BEIRUT – Men pull a girl from the rubble and haul her onto a dirty sheet of plastic, while another child, coated in white dust save for a red streak of blood from his nose, lies with his crushed leg dangling off a gurney – the grisly aftermath from the dropping of a crude “barrel bomb” by Syrian forces on the city of Aleppo.
The bombing – one of at least seven such attacks Tuesday in Aleppo – struck a mosque that was being used as a school, killing at least 11 people, including at least five children, activists said.
A video supplied by activists showed scenes of the carnage and was consistent with what reporting by The Associated Press found.
It was the latest example of the heightened use of barrel bombs, devices packed with fuel, explosives and scrap metal and hurled from helicopters. Since Thursday, about 80 people have been killed by barrel bombs used by President Bashar Assad’s forces to try to dislodge rebels from Aleppo, according to figures provided by the Britain-based Syrian Observatory for Human Rights, which relies on a network of activists on the ground.
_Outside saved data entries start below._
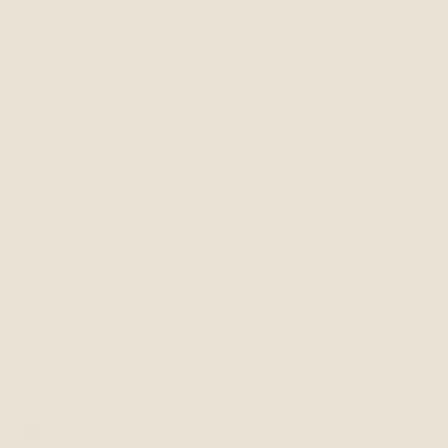
Kate
Vilde
Soya
Tom
Gringo
Frida
Latte
L'auberge
Chambres
À propos
Expériences
Tourisme
Contact
Blogue & médias
Règlements & annulations
Suivez-nous
Facebook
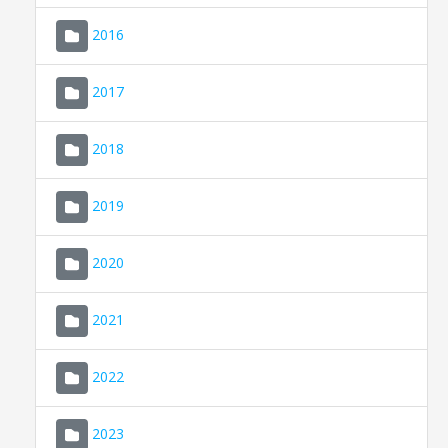
2016
2017
2018
2019
CONSELL DE MALLORCA
SEU ELECTRÒNICA
2020
MALLORCA.ES
2021
TRANSPARÈNCIA
2022
2023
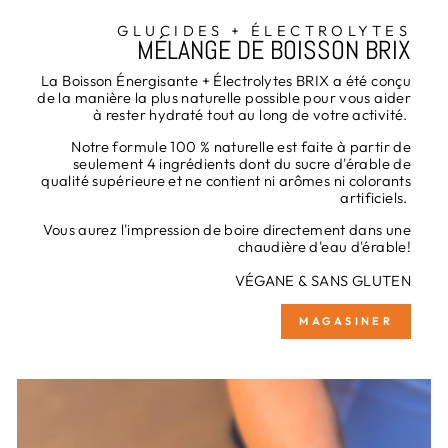
GLUCIDES + ÉLECTROLYTES
MÉLANGE DE BOISSON BRIX
La Boisson Énergisante + Électrolytes BRIX a été conçu
de la manière la plus naturelle possible pour vous aider
à rester hydraté tout au long de votre activité.
Notre formule 100 % naturelle est faite à partir de
seulement 4 ingrédients dont du sucre d'érable de
qualité supérieure et ne contient ni arômes ni colorants
artificiels.
Vous aurez l'impression de boire directement dans une
chaudière d'eau d'érable!
VÉGANE & SANS GLUTEN
MAGASINER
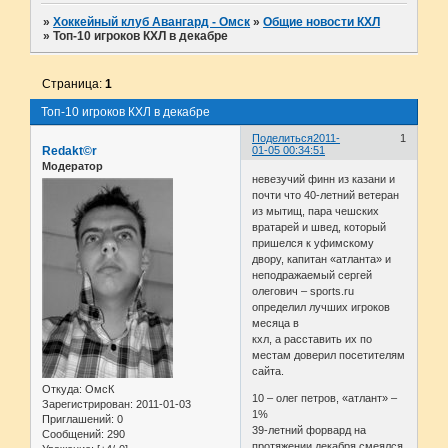
»
Хоккейный клуб Авангард - Омск
»
Общие новости КХЛ
»
Топ-10 игроков КХЛ в декабре
Страница:
1
Топ-10 игроков КХЛ в декабре
Поделиться
2011-
1
Redakt©r
01-05 00:34:51
Модератор
невезучий финн из казани и
почти что 40-летний ветеран
из мытищ, пара чешских
вратарей и швед, который
пришелся к уфимскому
двору, капитан «атланта» и
неподражаемый сергей
олегович – sports.ru
определил лучших игроков
месяца в
кхл, а расставить их по
местам доверил посетителям
сайта.
Откуда:
ОмсК
10 – олег петров, «атлант» –
Зарегистрирован
: 2011-01-03
1%
Приглашений:
0
39-летний форвард на
Сообщений:
290
протяжении декабря смеялся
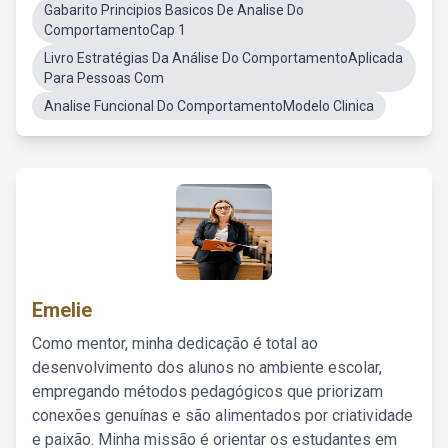
Gabarito Principios Basicos De Analise Do
ComportamentoCap 1
Livro Estratégias Da Análise Do ComportamentoAplicada
Para Pessoas Com
Analise Funcional Do ComportamentoModelo Clinica
Emelie
Como mentor, minha dedicação é total ao
desenvolvimento dos alunos no ambiente escolar,
empregando métodos pedagógicos que priorizam
conexões genuínas e são alimentados por criatividade
e paixão. Minha missão é orientar os estudantes em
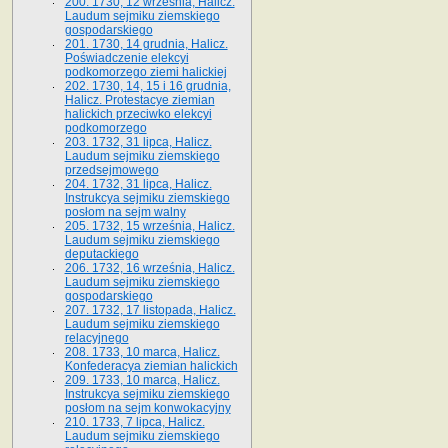
200. 1730, 12 września, Halicz.
Laudum sejmiku ziemskiego
gospodarskiego
201. 1730, 14 grudnia, Halicz.
Poświadczenie elekcyi
podkomorzego ziemi halickiej
202. 1730, 14, 15 i 16 grudnia,
Halicz. Protestacye ziemian
halickich przeciwko elekcyi
podkomorzego
203. 1732, 31 lipca, Halicz.
Laudum sejmiku ziemskiego
przedsejmowego
204. 1732, 31 lipca, Halicz.
Instrukcya sejmiku ziemskiego
posłom na sejm walny
205. 1732, 15 września, Halicz.
Laudum sejmiku ziemskiego
deputackiego
206. 1732, 16 września, Halicz.
Laudum sejmiku ziemskiego
gospodarskiego
207. 1732, 17 listopada, Halicz.
Laudum sejmiku ziemskiego
relacyjnego
208. 1733, 10 marca, Halicz.
Konfederacya ziemian halickich­
209. 1733, 10 marca, Halicz.
Instrukcya sejmiku ziemskiego
posłom na sejm konwokacyjny
210. 1733, 7 lipca, Halicz.
Laudum sejmiku ziemskiego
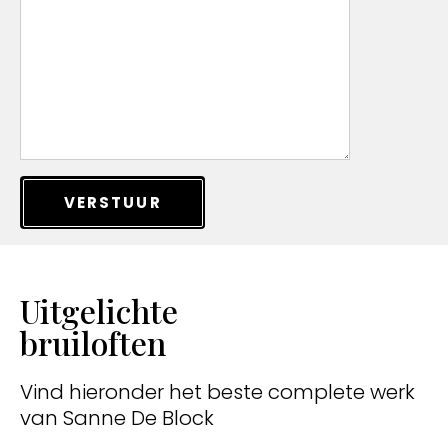
VERSTUUR
Uitgelichte
bruiloften
Vind hieronder het beste complete werk
van Sanne De Block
The video shows and boys running around a building that has been torn in half by an explosion. It is the beginning of a grim litany of death, as seen from the jerking camera.
A child, his legs missing, lies on the ground, partly covered by a blanket. A man carries a lifeless boy and leaves him on the sidewalk near two other mangled corpses. An older man with a bloodied face stumbles toward the child, weeping, “Oh, God, your grace, oh, God.”
“Bashar, you lowlife!” cries one man, referring to the Syrian ruler, raising his hands angrily to the sky.